Sorry aber aus deiner Frage kann man schon raushören, dass hier nur sehr wenig Sachverstand vorhanden ist. 
Erstmal wäre zu klären, welche Bauteile da sind und an welchen Rahmen sie sollen. Dann sollte man erstmal schauen, ob es sich überhaupt lohnt das alte Gelump an einen neuen Rahmen zu bauen. Und zum Schluss kommt das was hier schon einige geschrieben haben. Der Händler wird sich die Zeit bezahlen lassen.


----------



## Schildbürger (13. Januar 2011)

Der Umbau dürfte sich nur bei hochwertigen Teilen lohnen.
Alles unter XP / SLX Niveau entweder selber machen oder komplett verkaufen.


----------



## Jaypeare (13. Januar 2011)

shah schrieb:


> Da ich zum selber aufbauen zu ungeschickt bzw. ungeduldig bin



Oder anders gesagt: Du hast es noch nie gemacht und traust dich nicht?

Ein Bike aufzubauen ist keine Quantenphysik, macht Spaß und man lernt dabei, wie das Bike funktioniert und wie man kleinere Reparaturen selber durchführt. Tipps und Anleitungen gibt es en masse und hier im Forum hilft man dir sicher auch gerne dabei. Zudem sollte sich in einer Großstadt wie hannover jemand mit Erfahrung und entsprechender Werkstattausrüstung finden lassen. Vielleicht fragst du mal im Lokalforum nach.
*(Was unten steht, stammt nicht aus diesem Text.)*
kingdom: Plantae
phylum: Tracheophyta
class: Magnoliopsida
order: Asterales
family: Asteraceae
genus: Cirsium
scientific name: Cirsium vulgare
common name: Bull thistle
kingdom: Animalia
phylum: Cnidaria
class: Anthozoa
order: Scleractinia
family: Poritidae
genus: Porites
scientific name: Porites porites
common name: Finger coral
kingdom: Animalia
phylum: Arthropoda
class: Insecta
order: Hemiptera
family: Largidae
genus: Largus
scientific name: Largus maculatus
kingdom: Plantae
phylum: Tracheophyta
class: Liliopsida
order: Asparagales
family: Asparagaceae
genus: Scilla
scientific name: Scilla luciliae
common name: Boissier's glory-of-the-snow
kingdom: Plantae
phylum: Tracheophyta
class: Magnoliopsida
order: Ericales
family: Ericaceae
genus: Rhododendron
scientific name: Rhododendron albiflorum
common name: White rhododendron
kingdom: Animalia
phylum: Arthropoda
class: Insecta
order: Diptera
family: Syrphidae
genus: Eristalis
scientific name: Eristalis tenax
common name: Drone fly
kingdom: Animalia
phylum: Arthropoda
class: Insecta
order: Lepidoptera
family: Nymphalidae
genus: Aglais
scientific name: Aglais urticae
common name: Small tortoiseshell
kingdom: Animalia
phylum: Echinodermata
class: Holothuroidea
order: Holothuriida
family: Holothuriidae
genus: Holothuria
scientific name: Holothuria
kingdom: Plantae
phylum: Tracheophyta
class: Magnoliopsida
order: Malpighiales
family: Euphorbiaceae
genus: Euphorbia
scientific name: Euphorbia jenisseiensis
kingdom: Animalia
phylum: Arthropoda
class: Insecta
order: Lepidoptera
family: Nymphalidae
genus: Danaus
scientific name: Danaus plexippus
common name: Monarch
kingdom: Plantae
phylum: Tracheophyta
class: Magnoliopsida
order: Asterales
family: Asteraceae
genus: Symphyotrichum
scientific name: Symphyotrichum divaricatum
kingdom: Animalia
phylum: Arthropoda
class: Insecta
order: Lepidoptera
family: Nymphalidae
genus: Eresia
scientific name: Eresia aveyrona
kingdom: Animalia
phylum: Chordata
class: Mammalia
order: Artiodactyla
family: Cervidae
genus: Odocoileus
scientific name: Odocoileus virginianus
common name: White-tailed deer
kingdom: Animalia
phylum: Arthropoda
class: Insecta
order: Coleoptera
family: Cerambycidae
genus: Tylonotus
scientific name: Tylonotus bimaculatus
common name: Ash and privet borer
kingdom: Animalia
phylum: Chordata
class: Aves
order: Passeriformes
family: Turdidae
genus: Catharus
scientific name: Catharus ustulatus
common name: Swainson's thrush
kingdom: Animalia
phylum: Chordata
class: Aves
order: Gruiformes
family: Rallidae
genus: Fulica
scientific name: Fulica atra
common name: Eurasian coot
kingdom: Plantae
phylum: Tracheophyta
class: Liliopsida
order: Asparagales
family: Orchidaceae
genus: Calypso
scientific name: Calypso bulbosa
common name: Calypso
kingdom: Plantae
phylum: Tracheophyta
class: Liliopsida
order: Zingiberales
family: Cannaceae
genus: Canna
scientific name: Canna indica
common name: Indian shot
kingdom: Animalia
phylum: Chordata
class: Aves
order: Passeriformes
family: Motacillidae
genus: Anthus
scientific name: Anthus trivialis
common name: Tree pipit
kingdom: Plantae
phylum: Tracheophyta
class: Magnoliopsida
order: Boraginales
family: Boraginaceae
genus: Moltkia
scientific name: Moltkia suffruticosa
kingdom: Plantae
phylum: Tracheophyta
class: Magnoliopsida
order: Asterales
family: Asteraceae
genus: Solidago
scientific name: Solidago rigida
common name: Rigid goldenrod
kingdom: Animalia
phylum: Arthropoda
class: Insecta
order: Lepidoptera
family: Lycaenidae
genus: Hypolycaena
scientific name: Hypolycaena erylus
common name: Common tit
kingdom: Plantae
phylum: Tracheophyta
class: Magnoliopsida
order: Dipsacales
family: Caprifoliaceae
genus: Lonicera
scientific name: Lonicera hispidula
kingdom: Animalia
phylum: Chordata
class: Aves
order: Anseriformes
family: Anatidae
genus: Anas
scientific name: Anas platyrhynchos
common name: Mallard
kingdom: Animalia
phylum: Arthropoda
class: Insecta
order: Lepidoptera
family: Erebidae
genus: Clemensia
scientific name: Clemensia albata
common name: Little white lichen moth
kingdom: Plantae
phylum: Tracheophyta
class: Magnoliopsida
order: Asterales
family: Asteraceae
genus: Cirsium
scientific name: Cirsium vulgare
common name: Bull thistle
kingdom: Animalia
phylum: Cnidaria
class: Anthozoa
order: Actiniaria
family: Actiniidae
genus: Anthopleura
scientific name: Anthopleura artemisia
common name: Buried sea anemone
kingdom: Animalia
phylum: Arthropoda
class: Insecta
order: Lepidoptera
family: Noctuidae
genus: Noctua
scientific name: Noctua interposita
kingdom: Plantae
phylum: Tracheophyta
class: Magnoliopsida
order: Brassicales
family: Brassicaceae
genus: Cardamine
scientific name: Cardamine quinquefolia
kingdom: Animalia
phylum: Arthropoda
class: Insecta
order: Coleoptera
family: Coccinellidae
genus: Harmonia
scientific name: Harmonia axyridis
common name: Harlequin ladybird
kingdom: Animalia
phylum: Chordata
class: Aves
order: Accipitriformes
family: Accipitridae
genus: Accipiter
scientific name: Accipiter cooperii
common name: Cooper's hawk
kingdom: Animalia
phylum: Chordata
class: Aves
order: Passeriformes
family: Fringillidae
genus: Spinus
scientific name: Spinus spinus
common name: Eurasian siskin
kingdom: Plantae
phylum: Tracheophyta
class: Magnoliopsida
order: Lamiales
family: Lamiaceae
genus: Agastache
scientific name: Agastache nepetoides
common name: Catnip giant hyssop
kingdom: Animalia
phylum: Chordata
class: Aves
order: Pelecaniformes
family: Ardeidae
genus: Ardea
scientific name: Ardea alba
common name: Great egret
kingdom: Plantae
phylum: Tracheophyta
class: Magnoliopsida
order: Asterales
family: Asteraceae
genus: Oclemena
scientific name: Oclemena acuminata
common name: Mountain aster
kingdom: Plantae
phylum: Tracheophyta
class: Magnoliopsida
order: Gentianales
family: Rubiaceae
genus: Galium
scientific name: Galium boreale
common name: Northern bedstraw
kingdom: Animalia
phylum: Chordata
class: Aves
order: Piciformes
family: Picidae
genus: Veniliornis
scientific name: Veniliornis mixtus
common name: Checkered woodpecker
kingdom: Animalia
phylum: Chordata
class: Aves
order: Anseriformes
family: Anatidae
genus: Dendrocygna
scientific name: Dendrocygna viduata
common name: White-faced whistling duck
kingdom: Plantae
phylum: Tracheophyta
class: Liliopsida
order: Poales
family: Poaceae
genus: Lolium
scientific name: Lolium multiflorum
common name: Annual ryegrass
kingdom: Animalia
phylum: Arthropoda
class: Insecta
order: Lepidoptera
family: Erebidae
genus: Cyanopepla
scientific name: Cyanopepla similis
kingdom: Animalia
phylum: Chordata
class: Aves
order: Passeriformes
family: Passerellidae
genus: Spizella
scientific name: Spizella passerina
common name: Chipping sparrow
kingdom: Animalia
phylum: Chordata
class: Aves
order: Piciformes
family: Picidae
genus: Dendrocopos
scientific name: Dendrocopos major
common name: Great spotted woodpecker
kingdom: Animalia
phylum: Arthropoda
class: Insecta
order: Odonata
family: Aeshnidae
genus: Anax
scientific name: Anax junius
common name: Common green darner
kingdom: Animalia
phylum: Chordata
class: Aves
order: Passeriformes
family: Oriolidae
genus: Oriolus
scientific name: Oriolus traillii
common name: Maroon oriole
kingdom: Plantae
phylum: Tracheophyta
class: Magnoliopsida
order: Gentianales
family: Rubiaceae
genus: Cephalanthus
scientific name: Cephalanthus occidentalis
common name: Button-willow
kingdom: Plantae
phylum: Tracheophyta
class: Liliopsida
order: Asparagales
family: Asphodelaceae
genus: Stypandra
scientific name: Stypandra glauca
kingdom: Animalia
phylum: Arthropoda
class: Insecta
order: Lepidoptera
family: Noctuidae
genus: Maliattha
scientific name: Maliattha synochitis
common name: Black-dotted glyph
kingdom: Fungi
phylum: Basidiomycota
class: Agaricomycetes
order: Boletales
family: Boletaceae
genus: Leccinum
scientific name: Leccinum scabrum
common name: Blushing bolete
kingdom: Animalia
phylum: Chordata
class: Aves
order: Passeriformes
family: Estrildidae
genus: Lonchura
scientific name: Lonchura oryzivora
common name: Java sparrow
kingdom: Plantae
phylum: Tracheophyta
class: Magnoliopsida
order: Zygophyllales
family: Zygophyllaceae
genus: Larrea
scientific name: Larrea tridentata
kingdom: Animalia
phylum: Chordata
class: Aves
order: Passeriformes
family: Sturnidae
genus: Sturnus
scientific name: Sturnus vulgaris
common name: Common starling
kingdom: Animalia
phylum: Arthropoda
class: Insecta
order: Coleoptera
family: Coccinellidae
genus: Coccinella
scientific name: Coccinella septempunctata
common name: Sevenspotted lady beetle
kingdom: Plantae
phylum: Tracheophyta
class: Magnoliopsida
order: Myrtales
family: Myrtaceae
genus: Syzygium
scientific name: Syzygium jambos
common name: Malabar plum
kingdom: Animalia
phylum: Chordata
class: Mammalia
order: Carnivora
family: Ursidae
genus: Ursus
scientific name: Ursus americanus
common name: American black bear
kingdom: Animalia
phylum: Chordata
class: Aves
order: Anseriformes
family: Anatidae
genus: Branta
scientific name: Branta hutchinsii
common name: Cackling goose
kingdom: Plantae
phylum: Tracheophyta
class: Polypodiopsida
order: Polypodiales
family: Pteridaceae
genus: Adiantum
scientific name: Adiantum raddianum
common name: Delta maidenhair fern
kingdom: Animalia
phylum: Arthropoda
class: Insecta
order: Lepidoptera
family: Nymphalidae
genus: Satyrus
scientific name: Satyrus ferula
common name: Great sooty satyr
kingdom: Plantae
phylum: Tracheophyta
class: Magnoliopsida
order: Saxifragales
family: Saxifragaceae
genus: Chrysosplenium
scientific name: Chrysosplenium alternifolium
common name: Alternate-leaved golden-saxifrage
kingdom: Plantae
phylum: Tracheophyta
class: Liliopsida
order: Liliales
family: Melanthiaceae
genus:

Ansonsten: Händler abklappern, Vorhaben ehrlich beschreiben. Teileliste mitbringen. Vielleicht die Gelegenheit nutzen und Verschleißteile wie Kette und Kassette neu machen lassen, dass der Händler daran noch ein paar Euro verdient. Unverbindlichen Kostenvoranschlag machen lassen. Danach entscheiden, ob sich das lohnt.


----------



## MTB-News.de




----------



## b-i-t (13. Januar 2011)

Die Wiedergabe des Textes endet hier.